One exact copy of the listing is needed. It should contain no pictures.

§

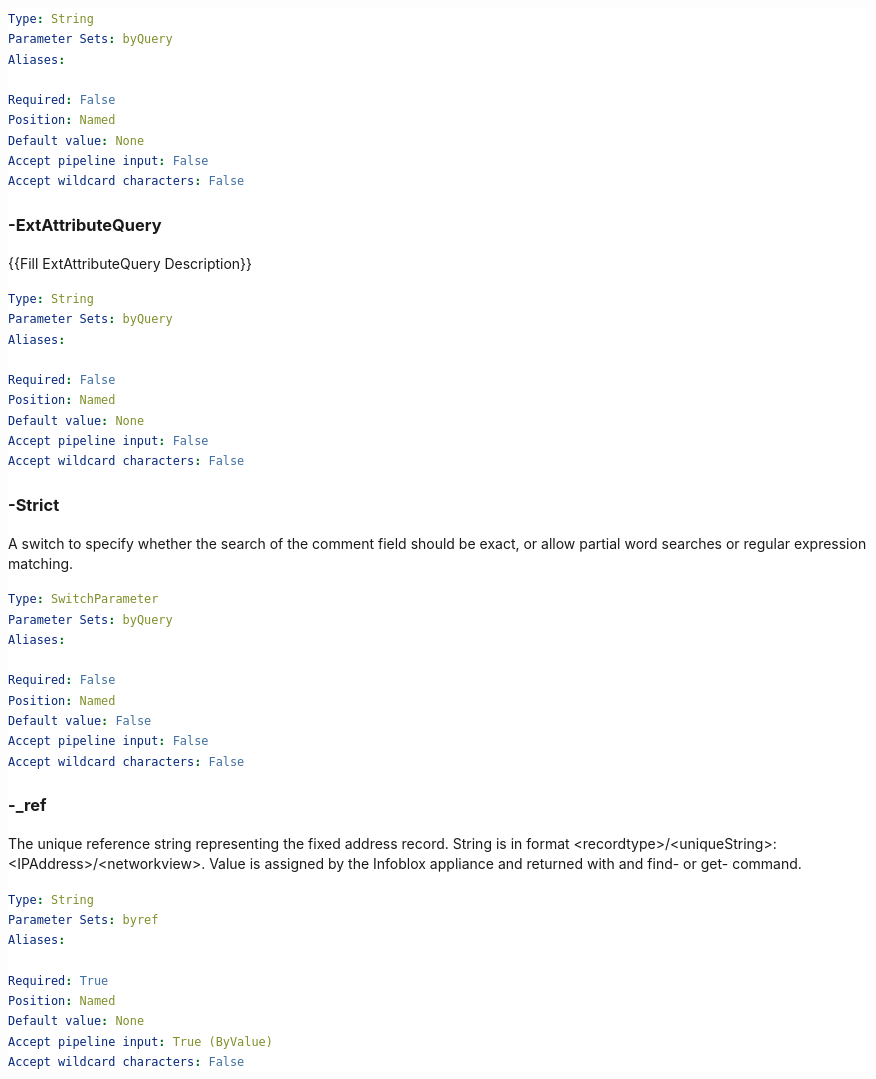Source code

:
 ```yaml
Type: String
Parameter Sets: byQuery
Aliases: 

Required: False
Position: Named
Default value: None
Accept pipeline input: False
Accept wildcard characters: False
```

### -ExtAttributeQuery
{{Fill ExtAttributeQuery Description}}

```yaml
Type: String
Parameter Sets: byQuery
Aliases: 

Required: False
Position: Named
Default value: None
Accept pipeline input: False
Accept wildcard characters: False
```

### -Strict
A switch to specify whether the search of the comment field should be exact, or allow partial word searches or regular expression matching.

```yaml
Type: SwitchParameter
Parameter Sets: byQuery
Aliases: 

Required: False
Position: Named
Default value: False
Accept pipeline input: False
Accept wildcard characters: False
```

### -_ref
The unique reference string representing the fixed address record. 
String is in format \<recordtype\>/\<uniqueString\>:\<IPAddress\>/\<networkview\>. 
Value is assigned by the Infoblox appliance and returned with and find- or get- command.

```yaml
Type: String
Parameter Sets: byref
Aliases: 

Required: True
Position: Named
Default value: None
Accept pipeline input: True (ByValue)
Accept wildcard characters: False
```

§

* EXPECTED ANSWER *
Source code

:
 ```yaml
Type: String
Parameter Sets: byQuery
Aliases: 

Required: False
Position: Named
Default value: None
Accept pipeline input: False
Accept wildcard characters: False
```

### -ExtAttributeQuery
{{Fill ExtAttributeQuery Description}}

```yaml
Type: String
Parameter Sets: byQuery
Aliases: 

Required: False
Position: Named
Default value: None
Accept pipeline input: False
Accept wildcard characters: False
```

### -Strict
A switch to specify whether the search of the comment field should be exact, or allow partial word searches or regular expression matching.

```yaml
Type: SwitchParameter
Parameter Sets: byQuery
Aliases: 

Required: False
Position: Named
Default value: False
Accept pipeline input: False
Accept wildcard characters: False
```

### -_ref
The unique reference string representing the fixed address record. 
String is in format \<recordtype\>/\<uniqueString\>:\<IPAddress\>/\<networkview\>. 
Value is assigned by the Infoblox appliance and returned with and find- or get- command.

```yaml
Type: String
Parameter Sets: byref
Aliases: 

Required: True
Position: Named
Default value: None
Accept pipeline input: True (ByValue)
Accept wildcard characters: False
```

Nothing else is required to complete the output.